==== Data provided ====
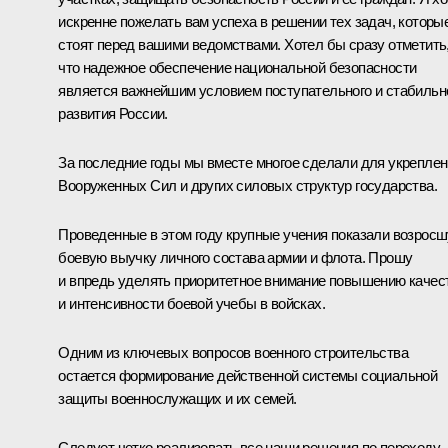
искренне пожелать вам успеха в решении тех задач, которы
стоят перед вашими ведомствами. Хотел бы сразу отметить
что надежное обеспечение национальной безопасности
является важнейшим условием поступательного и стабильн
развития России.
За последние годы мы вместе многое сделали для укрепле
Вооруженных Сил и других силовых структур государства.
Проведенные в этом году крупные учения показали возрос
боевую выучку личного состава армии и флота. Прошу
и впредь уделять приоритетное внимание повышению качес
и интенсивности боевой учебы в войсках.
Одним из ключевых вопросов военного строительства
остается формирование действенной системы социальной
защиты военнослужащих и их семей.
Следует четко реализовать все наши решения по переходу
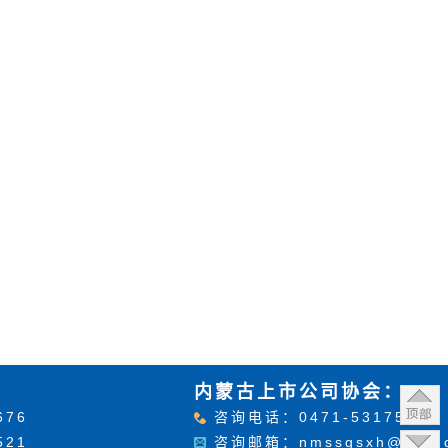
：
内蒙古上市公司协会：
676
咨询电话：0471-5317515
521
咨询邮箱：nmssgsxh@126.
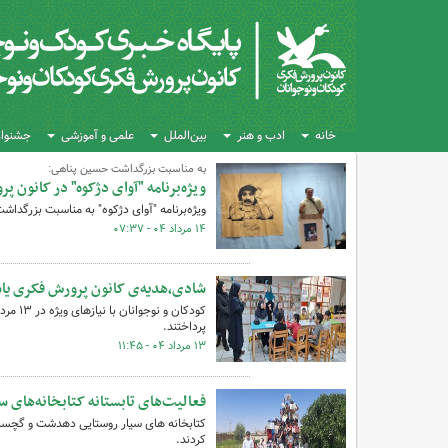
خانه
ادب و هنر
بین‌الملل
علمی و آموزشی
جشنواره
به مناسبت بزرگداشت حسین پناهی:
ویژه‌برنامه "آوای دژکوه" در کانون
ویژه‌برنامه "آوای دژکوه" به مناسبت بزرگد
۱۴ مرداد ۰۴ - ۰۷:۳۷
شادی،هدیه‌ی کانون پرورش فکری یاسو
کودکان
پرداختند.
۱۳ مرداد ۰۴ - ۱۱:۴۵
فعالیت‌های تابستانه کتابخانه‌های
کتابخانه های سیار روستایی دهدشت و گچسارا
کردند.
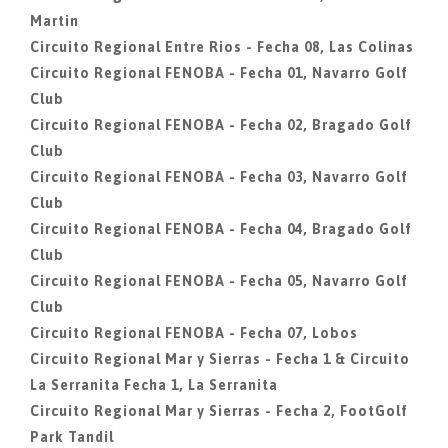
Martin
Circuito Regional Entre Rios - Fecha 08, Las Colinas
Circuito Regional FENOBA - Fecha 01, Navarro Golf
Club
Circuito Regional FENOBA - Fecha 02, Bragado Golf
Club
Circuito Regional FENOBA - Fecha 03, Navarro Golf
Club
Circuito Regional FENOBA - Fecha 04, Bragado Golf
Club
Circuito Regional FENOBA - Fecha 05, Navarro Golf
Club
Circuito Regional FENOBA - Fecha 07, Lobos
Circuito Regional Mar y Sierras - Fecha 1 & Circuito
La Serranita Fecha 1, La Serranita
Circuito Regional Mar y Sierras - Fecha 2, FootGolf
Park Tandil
====
Rewrite the text lines from all four items as a JSON list of strings, one string per line, with blank lines omitted. Leave the pictures out of the answer.

(Exercise response):
[
  "искренне пожелать вам успеха в решении тех задач, которы",
  "стоят перед вашими ведомствами. Хотел бы сразу отметить",
  "что надежное обеспечение национальной безопасности",
  "является важнейшим условием поступательного и стабильн",
  "развития России.",
  "За последние годы мы вместе многое сделали для укрепле",
  "Вооруженных Сил и других силовых структур государства.",
  "Проведенные в этом году крупные учения показали возрос",
  "боевую выучку личного состава армии и флота. Прошу",
  "и впредь уделять приоритетное внимание повышению качес",
  "и интенсивности боевой учебы в войсках.",
  "Одним из ключевых вопросов военного строительства",
  "остается формирование действенной системы социальной",
  "защиты военнослужащих и их семей.",
  "Следует четко реализовать все наши решения по переходу",
  "：",
  "内蒙古上市公司协会：",
  "676",
  "咨询电话：0471-5317515",
  "521",
  "咨询邮箱：nmssgsxh@126.",
  "خانه",
  "ادب و هنر",
  "بین‌الملل",
  "علمی و آموزشی",
  "جشنواره",
  "به مناسبت بزرگداشت حسین پناهی:",
  "ویژه‌برنامه \"آوای دژکوه\" در کانون",
  "ویژه‌برنامه \"آوای دژکوه\" به مناسبت بزرگد",
  "۱۴ مرداد ۰۴ - ۰۷:۳۷",
  "شادی،هدیه‌ی کانون پرورش فکری یاسو",
  "کودکان",
  "پرداختند.",
  "۱۳ مرداد ۰۴ - ۱۱:۴۵",
  "فعالیت‌های تابستانه کتابخانه‌های",
  "کتابخانه های سیار روستایی دهدشت و گچسارا",
  "کردند.",
  "Martin",
  "Circuito Regional Entre Rios - Fecha 08, Las Colinas",
  "Circuito Regional FENOBA - Fecha 01, Navarro Golf",
  "Club",
  "Circuito Regional FENOBA - Fecha 02, Bragado Golf",
  "Club",
  "Circuito Regional FENOBA - Fecha 03, Navarro Golf",
  "Club",
  "Circuito Regional FENOBA - Fecha 04, Bragado Golf",
  "Club",
  "Circuito Regional FENOBA - Fecha 05, Navarro Golf",
  "Club",
  "Circuito Regional FENOBA - Fecha 07, Lobos",
  "Circuito Regional Mar y Sierras - Fecha 1 & Circuito",
  "La Serranita Fecha 1, La Serranita",
  "Circuito Regional Mar y Sierras - Fecha 2, FootGolf",
  "Park Tandil"
]